Oh the irony!

Sweet, sweet irony

Bush wants to go to the moon, and the ACLU defends Rush Limbaugh. Is this a great country, or what?


George W Bush, whose travels to foreign countries as president have seldom taken him out of the airport, now wants NASA to set its sights on building a new space vehicle to establish an outpost on the moon and travel to Mars and beyond. He says there's a lot to be learned from doing this, and — who knows — incredible resources may be discovered there.

What leads Un-Curious George to take such an interest in scientific exploration and interplanetary travel? You don't suppose it could have anything to do with all those electoral votes up for grabs in states with a vested interest in the space program, states like Florida, Texas, California?

And the best part is, Bush won't have to figure out how to pay for it!

It's not hard to guess who The Shrub would like to send to the moon first!
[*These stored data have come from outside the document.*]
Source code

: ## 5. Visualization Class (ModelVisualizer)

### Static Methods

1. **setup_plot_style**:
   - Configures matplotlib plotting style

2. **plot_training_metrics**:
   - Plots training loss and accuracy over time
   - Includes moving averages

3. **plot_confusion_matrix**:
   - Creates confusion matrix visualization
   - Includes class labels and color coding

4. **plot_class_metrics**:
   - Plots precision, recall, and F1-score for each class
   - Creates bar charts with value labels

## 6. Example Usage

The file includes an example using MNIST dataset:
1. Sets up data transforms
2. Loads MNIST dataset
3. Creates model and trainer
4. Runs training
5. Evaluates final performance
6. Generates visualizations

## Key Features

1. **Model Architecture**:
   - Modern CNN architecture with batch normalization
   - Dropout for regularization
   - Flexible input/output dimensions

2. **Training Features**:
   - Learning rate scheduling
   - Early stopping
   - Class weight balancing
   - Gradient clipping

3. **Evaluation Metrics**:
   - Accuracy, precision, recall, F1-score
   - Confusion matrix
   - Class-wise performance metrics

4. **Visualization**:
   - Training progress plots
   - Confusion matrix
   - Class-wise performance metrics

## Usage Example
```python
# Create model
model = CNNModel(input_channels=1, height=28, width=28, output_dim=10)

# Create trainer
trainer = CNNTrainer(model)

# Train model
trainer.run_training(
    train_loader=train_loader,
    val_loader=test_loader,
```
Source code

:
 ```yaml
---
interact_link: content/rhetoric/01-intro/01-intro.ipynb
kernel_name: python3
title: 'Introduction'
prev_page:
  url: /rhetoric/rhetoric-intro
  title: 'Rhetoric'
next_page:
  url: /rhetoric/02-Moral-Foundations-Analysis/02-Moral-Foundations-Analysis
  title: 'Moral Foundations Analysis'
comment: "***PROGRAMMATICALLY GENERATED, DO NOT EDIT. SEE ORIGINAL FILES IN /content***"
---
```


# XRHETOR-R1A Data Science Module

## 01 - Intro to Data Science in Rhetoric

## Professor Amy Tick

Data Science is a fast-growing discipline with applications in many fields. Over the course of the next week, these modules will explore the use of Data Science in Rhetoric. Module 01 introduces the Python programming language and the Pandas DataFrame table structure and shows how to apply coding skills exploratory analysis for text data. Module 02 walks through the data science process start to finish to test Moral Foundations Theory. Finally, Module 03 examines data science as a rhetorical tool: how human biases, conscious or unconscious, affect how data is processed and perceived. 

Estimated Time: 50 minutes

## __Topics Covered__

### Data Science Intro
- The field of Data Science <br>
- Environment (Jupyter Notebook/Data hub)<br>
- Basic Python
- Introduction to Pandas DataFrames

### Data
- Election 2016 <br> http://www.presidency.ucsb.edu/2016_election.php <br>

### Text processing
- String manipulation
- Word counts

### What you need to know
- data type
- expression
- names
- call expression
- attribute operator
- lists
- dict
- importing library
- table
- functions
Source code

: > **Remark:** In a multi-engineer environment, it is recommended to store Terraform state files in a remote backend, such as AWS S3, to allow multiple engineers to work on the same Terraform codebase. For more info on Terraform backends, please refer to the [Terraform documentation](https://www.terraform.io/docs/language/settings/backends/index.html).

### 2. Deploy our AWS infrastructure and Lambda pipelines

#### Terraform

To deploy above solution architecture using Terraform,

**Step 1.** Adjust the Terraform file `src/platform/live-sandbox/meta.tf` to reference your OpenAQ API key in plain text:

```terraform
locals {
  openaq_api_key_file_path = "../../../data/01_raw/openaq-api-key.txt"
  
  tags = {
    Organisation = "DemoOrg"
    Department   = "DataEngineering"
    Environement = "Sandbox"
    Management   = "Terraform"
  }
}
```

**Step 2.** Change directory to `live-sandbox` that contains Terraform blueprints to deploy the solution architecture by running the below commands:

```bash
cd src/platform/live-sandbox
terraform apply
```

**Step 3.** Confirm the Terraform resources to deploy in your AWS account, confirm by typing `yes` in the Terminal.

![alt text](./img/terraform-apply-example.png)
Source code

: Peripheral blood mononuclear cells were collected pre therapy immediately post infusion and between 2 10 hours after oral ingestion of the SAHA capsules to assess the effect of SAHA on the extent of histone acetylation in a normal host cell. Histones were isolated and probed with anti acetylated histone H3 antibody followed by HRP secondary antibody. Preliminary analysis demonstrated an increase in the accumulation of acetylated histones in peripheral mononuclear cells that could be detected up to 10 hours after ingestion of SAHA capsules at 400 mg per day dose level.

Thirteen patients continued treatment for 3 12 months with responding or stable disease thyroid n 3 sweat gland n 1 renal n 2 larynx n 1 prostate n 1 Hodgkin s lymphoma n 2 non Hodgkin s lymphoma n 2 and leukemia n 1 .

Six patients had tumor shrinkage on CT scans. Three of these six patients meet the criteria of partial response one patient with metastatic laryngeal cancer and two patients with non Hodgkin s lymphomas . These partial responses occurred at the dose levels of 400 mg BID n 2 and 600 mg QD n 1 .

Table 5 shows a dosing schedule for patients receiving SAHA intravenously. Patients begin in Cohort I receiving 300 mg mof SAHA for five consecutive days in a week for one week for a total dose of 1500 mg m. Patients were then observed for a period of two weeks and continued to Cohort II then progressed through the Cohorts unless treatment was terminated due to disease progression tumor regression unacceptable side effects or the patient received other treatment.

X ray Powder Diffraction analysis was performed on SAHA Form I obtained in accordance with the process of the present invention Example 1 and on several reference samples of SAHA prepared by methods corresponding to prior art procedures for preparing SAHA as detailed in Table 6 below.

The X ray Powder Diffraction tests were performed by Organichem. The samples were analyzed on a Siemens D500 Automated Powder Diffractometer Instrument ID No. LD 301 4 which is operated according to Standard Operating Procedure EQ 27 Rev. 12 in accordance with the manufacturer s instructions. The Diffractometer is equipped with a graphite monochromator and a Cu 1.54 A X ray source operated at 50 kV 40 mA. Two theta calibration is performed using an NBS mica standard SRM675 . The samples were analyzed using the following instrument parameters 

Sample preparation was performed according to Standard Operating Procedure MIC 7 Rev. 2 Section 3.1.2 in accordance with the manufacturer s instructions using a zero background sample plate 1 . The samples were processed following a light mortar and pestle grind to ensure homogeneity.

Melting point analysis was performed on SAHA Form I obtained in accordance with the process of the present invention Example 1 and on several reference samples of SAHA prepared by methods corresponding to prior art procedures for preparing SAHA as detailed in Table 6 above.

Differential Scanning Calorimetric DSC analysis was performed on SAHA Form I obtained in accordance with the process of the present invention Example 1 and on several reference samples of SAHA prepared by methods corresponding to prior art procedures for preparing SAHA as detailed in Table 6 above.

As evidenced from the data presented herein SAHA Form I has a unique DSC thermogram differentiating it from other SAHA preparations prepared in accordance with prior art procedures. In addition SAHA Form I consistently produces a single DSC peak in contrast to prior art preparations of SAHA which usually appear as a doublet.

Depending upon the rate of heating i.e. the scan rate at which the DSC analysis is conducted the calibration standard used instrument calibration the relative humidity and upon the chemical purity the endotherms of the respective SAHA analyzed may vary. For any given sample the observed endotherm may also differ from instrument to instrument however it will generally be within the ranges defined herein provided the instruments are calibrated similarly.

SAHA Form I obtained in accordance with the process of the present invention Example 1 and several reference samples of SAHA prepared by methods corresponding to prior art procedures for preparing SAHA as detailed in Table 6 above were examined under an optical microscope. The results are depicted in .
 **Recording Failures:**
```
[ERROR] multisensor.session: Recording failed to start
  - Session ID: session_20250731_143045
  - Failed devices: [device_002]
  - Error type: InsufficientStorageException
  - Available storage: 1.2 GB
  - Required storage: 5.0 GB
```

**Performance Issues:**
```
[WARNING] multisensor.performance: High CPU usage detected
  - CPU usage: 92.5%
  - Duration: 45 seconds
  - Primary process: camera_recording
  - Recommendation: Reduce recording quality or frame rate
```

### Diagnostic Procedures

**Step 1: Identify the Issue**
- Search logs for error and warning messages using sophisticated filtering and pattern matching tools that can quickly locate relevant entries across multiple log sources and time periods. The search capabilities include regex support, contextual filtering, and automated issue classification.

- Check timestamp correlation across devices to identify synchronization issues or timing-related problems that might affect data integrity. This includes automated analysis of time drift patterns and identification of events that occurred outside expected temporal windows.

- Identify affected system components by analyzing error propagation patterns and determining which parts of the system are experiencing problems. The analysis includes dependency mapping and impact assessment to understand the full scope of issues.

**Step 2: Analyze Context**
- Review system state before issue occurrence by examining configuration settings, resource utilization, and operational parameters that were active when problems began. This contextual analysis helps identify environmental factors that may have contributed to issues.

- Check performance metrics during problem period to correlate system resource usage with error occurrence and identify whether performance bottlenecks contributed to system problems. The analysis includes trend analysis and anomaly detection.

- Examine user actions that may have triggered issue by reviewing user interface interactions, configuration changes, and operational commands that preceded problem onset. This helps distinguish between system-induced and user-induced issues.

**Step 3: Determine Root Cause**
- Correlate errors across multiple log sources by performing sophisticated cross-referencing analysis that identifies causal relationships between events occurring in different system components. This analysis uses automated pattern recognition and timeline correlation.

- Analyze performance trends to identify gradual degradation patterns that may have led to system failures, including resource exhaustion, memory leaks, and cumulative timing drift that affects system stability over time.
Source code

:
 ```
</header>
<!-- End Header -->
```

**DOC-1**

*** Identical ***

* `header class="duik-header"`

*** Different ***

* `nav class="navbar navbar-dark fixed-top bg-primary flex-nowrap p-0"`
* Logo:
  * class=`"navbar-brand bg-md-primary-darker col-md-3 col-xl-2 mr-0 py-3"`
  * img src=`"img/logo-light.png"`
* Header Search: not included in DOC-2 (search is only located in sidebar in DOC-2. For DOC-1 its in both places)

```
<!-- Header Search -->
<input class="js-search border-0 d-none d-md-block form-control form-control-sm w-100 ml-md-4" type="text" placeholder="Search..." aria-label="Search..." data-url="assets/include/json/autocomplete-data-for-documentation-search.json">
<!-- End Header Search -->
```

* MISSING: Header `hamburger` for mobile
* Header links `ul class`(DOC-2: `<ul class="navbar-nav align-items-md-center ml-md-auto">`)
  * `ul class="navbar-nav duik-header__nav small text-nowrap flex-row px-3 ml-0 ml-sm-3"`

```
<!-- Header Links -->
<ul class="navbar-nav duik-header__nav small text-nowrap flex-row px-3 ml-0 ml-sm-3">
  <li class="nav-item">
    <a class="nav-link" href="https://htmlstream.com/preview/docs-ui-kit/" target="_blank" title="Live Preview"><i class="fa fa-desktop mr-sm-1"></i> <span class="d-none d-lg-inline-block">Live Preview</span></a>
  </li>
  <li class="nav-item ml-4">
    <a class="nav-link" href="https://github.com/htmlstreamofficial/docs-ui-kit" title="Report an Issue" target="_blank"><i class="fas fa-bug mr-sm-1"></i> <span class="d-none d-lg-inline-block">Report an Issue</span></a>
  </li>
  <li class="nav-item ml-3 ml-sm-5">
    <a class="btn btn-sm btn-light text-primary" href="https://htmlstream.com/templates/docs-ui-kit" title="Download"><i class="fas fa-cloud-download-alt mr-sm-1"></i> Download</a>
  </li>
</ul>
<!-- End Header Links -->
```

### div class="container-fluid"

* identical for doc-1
Wonder if former secretary of the treasury Paul O'Neill has a lunar visa in his passport?

Rush Limbaugh

Rush Limbaugh, whose views on drug addition — his addiction, that is — have shifted dramatically since he was discovered to be a major blackmarket customer of prescription painkillers, was supported by the ACLU who filed a friend-of-the-court brief arguing that state law enforcement officers violated Limbaugh's right to privacy when they seized his medical records as part of their investigation.

How perfect is that? The same ACLU that Rush is always ranting about turns the other cheek and comes to his aid. Now that's a real left-wing conspiracy! But I'm sure that even in the face of this principled action, it won't be long before Rush will bloviate against them again.